→ To do
Return unchanged every line from the one containing "pose: elev=275.8 azim=341.7" through the last line below, both included.
+ + + + + + +
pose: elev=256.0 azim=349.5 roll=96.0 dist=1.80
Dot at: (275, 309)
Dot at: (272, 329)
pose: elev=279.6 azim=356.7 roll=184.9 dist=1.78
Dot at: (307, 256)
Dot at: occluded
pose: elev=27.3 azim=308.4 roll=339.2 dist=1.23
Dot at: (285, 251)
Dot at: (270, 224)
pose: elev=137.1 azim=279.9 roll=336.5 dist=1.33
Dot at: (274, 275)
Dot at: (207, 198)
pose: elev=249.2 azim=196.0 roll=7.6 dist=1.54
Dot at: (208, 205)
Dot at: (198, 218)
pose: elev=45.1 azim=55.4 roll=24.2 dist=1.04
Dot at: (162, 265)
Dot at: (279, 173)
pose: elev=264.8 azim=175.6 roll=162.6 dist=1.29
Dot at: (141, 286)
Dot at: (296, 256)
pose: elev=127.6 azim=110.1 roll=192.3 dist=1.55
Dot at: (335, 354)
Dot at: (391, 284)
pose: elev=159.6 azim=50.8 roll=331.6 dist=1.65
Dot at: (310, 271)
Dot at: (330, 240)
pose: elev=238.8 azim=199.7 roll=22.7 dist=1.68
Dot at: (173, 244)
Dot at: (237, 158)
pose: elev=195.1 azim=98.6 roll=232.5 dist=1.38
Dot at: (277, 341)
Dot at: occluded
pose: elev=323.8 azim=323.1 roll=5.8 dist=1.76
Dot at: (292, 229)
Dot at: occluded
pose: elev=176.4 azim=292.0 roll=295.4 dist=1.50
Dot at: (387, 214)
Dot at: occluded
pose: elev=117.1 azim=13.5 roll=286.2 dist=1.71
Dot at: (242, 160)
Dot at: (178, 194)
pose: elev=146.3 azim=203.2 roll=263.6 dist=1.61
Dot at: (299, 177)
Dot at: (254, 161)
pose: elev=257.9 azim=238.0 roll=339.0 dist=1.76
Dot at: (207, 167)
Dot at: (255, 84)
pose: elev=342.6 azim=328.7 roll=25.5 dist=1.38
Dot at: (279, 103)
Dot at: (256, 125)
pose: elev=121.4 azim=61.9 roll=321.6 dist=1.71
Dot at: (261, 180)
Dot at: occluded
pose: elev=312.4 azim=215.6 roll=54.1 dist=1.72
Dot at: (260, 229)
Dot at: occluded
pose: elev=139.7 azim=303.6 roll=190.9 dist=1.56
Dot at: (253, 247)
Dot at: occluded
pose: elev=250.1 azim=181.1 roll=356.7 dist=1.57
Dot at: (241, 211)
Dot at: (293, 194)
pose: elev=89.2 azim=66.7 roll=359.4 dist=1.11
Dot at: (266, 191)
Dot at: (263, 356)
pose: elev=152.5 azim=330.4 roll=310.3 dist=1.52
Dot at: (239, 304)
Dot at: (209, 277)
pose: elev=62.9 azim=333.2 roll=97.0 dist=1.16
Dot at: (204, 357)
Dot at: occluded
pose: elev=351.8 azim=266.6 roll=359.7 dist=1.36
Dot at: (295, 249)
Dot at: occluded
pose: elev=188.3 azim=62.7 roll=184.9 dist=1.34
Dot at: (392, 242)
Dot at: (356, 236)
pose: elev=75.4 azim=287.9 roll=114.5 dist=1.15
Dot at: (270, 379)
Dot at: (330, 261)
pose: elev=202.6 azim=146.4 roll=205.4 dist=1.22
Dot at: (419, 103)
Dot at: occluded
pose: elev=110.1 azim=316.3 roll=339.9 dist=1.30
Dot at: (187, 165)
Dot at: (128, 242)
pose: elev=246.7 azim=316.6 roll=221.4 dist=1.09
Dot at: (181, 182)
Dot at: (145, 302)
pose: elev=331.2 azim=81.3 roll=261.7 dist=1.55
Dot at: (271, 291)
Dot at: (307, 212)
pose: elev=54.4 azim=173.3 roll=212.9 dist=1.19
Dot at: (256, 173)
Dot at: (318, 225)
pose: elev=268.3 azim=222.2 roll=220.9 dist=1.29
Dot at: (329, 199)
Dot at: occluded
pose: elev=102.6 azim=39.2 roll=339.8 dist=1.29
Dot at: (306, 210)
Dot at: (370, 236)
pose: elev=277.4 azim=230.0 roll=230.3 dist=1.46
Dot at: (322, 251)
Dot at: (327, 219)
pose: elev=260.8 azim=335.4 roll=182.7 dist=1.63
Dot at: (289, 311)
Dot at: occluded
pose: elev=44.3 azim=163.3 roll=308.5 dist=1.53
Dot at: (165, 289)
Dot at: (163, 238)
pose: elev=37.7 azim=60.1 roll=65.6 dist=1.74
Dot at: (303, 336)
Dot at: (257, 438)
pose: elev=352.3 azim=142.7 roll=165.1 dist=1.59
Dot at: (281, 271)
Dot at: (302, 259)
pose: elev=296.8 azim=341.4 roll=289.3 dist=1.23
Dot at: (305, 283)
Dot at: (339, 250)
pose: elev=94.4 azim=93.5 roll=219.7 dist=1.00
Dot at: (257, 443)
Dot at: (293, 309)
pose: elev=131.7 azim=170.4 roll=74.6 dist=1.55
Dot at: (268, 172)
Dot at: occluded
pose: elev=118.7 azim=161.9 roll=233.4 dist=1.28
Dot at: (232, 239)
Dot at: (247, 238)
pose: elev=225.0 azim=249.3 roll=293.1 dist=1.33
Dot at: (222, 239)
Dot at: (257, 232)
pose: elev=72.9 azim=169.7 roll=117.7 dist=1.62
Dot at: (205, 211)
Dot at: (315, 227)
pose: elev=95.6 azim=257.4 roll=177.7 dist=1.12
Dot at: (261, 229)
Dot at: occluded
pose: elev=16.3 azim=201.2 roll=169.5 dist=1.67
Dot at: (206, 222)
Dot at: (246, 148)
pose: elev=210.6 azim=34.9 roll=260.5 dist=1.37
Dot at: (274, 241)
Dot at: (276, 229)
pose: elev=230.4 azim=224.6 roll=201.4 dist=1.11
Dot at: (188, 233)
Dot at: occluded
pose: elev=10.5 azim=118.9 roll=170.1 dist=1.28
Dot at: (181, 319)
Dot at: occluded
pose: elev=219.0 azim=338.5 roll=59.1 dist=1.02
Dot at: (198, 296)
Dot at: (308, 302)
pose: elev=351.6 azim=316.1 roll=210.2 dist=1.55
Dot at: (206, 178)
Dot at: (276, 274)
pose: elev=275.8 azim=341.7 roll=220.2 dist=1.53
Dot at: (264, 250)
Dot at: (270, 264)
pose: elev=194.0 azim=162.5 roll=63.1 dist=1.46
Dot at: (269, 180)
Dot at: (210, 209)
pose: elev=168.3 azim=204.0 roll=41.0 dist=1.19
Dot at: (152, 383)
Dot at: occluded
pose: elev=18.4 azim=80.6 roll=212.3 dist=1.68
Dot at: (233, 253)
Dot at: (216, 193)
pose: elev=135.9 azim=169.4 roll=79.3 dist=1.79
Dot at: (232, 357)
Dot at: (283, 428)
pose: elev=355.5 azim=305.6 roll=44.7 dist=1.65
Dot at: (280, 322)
+ + + + + + +
→ Complete answer
pose: elev=275.8 azim=341.7 roll=220.2 dist=1.53
Dot at: (264, 250)
Dot at: (270, 264)
pose: elev=194.0 azim=162.5 roll=63.1 dist=1.46
Dot at: (269, 180)
Dot at: (210, 209)
pose: elev=168.3 azim=204.0 roll=41.0 dist=1.19
Dot at: (152, 383)
Dot at: occluded
pose: elev=18.4 azim=80.6 roll=212.3 dist=1.68
Dot at: (233, 253)
Dot at: (216, 193)
pose: elev=135.9 azim=169.4 roll=79.3 dist=1.79
Dot at: (232, 357)
Dot at: (283, 428)
pose: elev=355.5 azim=305.6 roll=44.7 dist=1.65
Dot at: (280, 322)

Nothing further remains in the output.